With Iko Uwais having made a name for himself as a martial artist in bone-crunching masterpieces like the two “Raid” films, you would expect this fight sequence to have some kick to it. It doesn’t. The film’s director, Peter Berg (“Lone Survivor”), presents the action so incomprehensibly that it becomes a blur of motion as feet kick, hands punch and glass brakes. What the performers were doing with those punching hands and kicking feet and how all that glass came to break is sadly known only to the film’s editor who saw the footage before cutting it down to an indecipherable mess.

Mile 22 2

Believing Li’s story after the attack, Silva’s Overwatch team is activated, and they, under the watchful eye of Bishop (his hair) and his tech-heads, attempt to transport Li to an airstrip 22 miles from the embassy as the country’s government sends wave after wave of trained assassins after them, resulting in a non-stop action fest in the film’s backend.

Which would be great if it hadn’t all been shot like that earlier fight scene. Shootouts, explosions ensue, but the geography of where the characters are in relation to each other is never clear. Nothing in these sequences is clear. By the end, they’re less action sequences and more suggestions of action sequences.

This frenzied action fizzles out with a gag of a final confrontation, and culminates in a plot twist that’s supposed to be jaw-dropping and shocking, but has about the same impact as a flatulent mouse.

The movie hints at some interesting ideas outside of the action. Wahlberg’s Silva has an unclear mental affliction that manifests in motor-mouthed condescension and signified visually by a rubber band he wears around his wrist, snapping it constantly, the pain keeping him calm (which becomes an overused visual crutch of his affliction. If you’d take a shot every time the film smash-cuts to his band snapping, you’d be drunk in five minutes, and dead from alcohol poisoning by the end credits). Nominally, an action hero working through and thriving despite (because of?) a mental issue would be unique and interesting for an action picture such as this. But rather than separating his character from a typical alpha hero, here it’s just an excuse for why he’s such an alpha, an explanation for why he’s always in everyone’s face.

Something about the movie just rubbed me the wrong way. It took me a while to figure it out, but there’s just something disturbing about how “Mile 22” tries to play both sides of the table. As this is a Peter Berg movie, I expect his typical celebration of American military might and the cool toys we have. And, you know, fine, the toys are cool, but then the film tries to sell that fetishization to foreign markets. That’s why we have that ludicrously vague Indocarr City setting and a ridiculous last minute rug-pull of an ending that (spoiler) unconvincingly turns the tables on the protagonists (end spoiler). It’s bad enough making a movie mostly about Americans “kicking ass,” gunning down foreigners in their own country, but to then turn around and try to make that palatable to a foreign market by saying, “oh, it’s fine because it’s not you foreigners being gunned down”? That’s kinda disgusting. If you’re propaganda, fine, I guess. But don’t try to make it palatable to another audience just so you can make a quick buck.

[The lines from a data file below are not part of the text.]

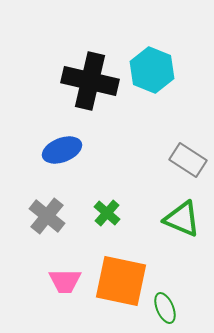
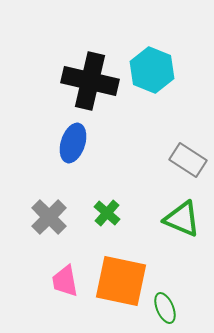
blue ellipse: moved 11 px right, 7 px up; rotated 51 degrees counterclockwise
gray cross: moved 2 px right, 1 px down; rotated 6 degrees clockwise
pink trapezoid: rotated 80 degrees clockwise
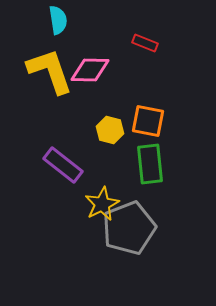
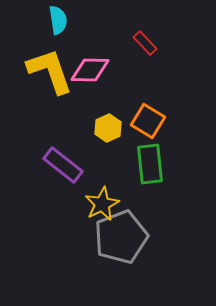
red rectangle: rotated 25 degrees clockwise
orange square: rotated 20 degrees clockwise
yellow hexagon: moved 2 px left, 2 px up; rotated 20 degrees clockwise
gray pentagon: moved 8 px left, 9 px down
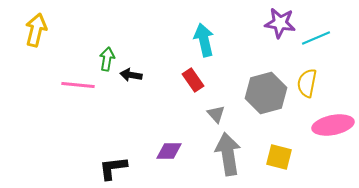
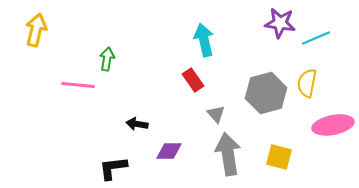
black arrow: moved 6 px right, 49 px down
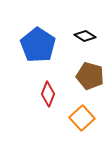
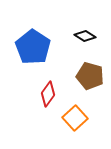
blue pentagon: moved 5 px left, 2 px down
red diamond: rotated 15 degrees clockwise
orange square: moved 7 px left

By the end, the movie just feels incomplete. When everything is deciphered, the movie reveals itself to be nothing more than a preamble, issue 0 of a new action franchise. Plot threads dangle as if this were the end of an episode; tune in next week for the conclusion.

When the screen faded to black, I began to hear “Is that all there is?” in the back of mind. Yeah, Peggy Lee, that’s all there is. And it isn’t much.